Non c’è dubbio che il premier turco Recep Tayyip Erdoğan esca dalle elezioni amministrative di domenica più forte. Allo stesso modo non c’è dubbio che il Kurdistan confermi di andare per la sua strada, che non è quella del resto del paese.

Il partito della Giustizia e Sviluppo (AKP) guidato dal premier guadagna, a livello nazionale un 7% in più che nelle amministrative del 2009. Ha perso città importanti il premier, soprattutto in Kurdistan, e ha dovuto lottare per mantenere il governo sia della capitale, Ankara, che di Istanbul.

Erdoğan non ha rinunciato ai toni forti e arroganti di sempre: ha denunciato complotti e frodi ai suoi danni. Si è sfacciatamente presentato sul balcone della sede del suo partito a Ankara per il discorso della vittoria, accompagnato dal figlio, indagato per corruzione. Il premier voleva dare al paese l’immagine di un leader che non ha paura. E invece anche in questa occasione ha dimostrato tutto il suo timore. Per questo grida, Erdoğan, per celare la sua paura. Ha vinto perché comunque nel paese c’è una maggioranza conservatrice a cui piacciono le maniere forti di  Erdoğan. E’ quella maggioranza che nutre un profondo risentimento contro quella che la giornalista Nuray Mert chiama “l’egemonia culturale e politica del secolarismo”. E’ una maggioranza che ha paura, come il primo ministro che vota. Arroganza e timore, sentimenti di onnipotenza e fragili paranoie sono state le caratteristiche di questo governo. In questi anni  Erdoğan e il suo governo sono stati preda di una mania di onnipotenza che li ha portati ad essere sempre meno disponibili al compromesso e alla trattativa, ma per un altro verso hanno cominciato a vedere minacce contro di loro da tutte le parti.
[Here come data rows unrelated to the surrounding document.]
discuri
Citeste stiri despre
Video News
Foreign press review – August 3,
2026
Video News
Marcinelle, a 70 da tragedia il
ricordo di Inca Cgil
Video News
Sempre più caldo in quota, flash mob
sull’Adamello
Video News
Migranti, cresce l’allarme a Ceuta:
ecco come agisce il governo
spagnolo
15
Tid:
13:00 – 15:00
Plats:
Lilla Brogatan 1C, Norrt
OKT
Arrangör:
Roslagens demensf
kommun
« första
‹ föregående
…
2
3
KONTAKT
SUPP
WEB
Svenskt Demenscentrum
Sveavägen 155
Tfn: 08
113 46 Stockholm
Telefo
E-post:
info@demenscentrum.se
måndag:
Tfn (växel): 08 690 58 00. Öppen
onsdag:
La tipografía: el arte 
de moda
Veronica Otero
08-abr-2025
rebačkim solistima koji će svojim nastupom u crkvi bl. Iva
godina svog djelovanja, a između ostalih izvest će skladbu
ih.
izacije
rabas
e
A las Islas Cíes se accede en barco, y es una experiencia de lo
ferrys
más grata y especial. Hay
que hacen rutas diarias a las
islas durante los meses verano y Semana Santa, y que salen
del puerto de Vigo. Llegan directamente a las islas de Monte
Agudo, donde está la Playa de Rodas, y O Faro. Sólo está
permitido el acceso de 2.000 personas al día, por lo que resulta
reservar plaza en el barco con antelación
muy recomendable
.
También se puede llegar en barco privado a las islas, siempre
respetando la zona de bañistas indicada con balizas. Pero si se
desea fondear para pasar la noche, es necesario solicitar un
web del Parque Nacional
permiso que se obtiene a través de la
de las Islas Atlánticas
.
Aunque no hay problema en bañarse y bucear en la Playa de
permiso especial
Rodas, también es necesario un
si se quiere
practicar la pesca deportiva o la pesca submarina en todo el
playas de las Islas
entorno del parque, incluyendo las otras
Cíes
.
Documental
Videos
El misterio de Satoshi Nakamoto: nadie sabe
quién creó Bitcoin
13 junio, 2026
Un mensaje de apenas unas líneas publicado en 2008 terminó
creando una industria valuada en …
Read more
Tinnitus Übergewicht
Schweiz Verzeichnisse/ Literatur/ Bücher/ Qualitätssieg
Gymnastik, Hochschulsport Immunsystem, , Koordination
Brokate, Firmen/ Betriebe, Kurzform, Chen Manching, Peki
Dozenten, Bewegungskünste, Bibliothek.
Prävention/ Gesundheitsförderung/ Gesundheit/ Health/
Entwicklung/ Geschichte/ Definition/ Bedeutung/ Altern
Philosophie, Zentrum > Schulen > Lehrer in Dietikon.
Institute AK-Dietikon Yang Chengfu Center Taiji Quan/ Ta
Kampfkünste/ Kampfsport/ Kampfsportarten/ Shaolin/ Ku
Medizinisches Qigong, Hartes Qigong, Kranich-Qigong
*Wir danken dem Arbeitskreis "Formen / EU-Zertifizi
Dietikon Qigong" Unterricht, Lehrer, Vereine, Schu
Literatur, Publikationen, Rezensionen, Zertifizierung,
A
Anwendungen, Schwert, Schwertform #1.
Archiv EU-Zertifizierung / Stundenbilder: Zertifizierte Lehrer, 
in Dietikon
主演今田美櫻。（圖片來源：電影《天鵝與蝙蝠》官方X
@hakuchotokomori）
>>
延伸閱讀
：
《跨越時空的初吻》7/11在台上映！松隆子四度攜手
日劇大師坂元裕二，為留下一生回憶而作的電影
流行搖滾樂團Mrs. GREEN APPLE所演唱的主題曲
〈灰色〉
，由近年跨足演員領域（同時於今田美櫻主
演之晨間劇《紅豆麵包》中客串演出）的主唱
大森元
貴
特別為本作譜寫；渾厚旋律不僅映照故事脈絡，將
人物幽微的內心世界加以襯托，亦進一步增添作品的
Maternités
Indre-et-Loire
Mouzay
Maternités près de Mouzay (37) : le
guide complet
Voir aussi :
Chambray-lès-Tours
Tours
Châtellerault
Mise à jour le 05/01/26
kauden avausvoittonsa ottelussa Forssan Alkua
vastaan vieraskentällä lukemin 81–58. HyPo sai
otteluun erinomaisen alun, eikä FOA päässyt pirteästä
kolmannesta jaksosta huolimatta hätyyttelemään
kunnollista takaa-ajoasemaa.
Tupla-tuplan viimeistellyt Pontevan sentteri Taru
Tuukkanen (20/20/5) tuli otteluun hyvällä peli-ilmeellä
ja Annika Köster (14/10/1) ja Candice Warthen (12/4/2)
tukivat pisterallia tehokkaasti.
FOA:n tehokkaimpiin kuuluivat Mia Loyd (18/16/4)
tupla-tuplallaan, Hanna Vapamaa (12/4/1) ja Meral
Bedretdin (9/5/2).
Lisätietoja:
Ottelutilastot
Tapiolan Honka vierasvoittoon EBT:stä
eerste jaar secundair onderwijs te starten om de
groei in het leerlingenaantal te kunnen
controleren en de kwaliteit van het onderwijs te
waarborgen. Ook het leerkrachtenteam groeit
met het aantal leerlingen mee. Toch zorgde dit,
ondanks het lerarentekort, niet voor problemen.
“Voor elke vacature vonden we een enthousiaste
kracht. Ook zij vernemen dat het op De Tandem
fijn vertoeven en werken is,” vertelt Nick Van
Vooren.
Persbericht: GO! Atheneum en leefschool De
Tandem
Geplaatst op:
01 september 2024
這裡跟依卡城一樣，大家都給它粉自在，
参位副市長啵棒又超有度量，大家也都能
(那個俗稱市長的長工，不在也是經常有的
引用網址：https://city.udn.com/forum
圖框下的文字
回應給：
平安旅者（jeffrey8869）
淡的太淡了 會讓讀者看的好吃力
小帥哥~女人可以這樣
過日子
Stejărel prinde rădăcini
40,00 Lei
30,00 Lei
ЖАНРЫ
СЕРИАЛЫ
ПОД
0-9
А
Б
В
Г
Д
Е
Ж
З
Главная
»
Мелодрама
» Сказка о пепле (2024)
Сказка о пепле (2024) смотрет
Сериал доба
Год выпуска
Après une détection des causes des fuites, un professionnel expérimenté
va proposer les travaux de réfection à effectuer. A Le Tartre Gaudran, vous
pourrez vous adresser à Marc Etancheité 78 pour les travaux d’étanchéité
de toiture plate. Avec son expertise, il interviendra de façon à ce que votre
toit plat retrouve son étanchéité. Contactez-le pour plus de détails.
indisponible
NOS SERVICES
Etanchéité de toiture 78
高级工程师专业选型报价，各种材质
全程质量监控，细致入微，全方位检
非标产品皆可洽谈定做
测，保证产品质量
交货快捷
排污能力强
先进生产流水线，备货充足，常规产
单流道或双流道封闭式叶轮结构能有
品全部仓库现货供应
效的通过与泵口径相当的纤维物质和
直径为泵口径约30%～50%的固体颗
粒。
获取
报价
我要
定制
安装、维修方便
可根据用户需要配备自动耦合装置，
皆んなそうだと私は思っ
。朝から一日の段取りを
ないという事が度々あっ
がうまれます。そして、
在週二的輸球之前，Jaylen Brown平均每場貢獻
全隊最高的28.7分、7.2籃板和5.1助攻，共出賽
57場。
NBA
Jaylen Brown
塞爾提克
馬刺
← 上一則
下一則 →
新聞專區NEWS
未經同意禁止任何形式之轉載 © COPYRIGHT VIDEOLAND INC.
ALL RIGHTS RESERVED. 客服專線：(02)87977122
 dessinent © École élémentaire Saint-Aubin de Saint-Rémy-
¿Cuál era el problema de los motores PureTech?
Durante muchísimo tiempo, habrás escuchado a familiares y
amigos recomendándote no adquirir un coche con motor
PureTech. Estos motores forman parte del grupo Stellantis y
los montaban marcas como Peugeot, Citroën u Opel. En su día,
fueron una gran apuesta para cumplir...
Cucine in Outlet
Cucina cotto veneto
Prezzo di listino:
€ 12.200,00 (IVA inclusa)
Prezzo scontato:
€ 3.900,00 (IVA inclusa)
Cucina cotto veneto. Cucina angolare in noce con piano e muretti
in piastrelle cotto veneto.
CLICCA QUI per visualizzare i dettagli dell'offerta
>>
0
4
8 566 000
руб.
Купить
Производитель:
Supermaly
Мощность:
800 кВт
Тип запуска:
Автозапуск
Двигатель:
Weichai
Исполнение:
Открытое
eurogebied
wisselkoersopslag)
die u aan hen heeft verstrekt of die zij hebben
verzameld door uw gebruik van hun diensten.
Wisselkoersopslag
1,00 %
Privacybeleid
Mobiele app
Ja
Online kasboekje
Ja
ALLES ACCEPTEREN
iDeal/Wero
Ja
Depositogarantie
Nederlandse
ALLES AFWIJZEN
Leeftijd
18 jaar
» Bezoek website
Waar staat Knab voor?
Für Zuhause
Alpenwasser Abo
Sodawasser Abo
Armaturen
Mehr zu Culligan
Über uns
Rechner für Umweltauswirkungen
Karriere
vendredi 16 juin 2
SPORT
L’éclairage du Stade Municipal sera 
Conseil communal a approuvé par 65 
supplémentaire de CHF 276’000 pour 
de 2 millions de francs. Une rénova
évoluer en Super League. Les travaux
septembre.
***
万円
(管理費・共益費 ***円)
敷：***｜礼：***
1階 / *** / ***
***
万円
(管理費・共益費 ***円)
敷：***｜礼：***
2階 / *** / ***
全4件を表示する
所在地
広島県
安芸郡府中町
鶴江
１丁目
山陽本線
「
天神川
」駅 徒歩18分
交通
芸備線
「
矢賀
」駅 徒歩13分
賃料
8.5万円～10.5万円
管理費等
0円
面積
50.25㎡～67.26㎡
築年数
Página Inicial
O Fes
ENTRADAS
E questo li ha resi sempre meno tolleranti con qualsiasi tipo di dissenso e anche ostili contro praticamente tutti, a parte i loro sostenitori.

Così  Erdoğan oggi gode di una maggioranza confermata e accresciuta, ma questo rischia di renderlo ancora più timoroso e pertanto più ostile e violento.

L’altra faccia della medaglia è stata la conferma che il Kurdistan continua imperterrito per la sua strada verso l’autonomia democratica. Il BDP (Partito della Pace e Democrazia) si conferma al governo di città importanti, come Diyarbakir, Van, Hakkari, Sirnak, Dersim e strappa Mardin, Bitlis e Agri all’AKP. Il sud est è a tutti gli effetti un altro mondo rispetto all’ovest. I kurdi hanno da una parte votato per la pace, sostenendo il BDP e dall’altra hanno confermato che il modello di governance proposto da questo partito piace e funziona.

L’autonomia democratica proposta dal BDP si basa su una democrazia veramente partecipata attraverso la creazione di consigli del popolo che lavorano nei quartieri a stretto contatto con le istituzioni.

Il BDP, insieme al neo-nato HDP (Partito della Democrazia del Popolo) che si presentava soprattutto nell’ovest del paese, ha ottenuto a livello nazionale il 6,4%, aumentando i consensi del suo predecessore (reso illegale nel 2009). Per l’HDP è stato un test importante, anche se i risultati forse sono stati un po’ al di sotto delle aspettative. Ma il partito ha il tempo per aggiustare il tiro in vista delle elezioni politiche del 2015.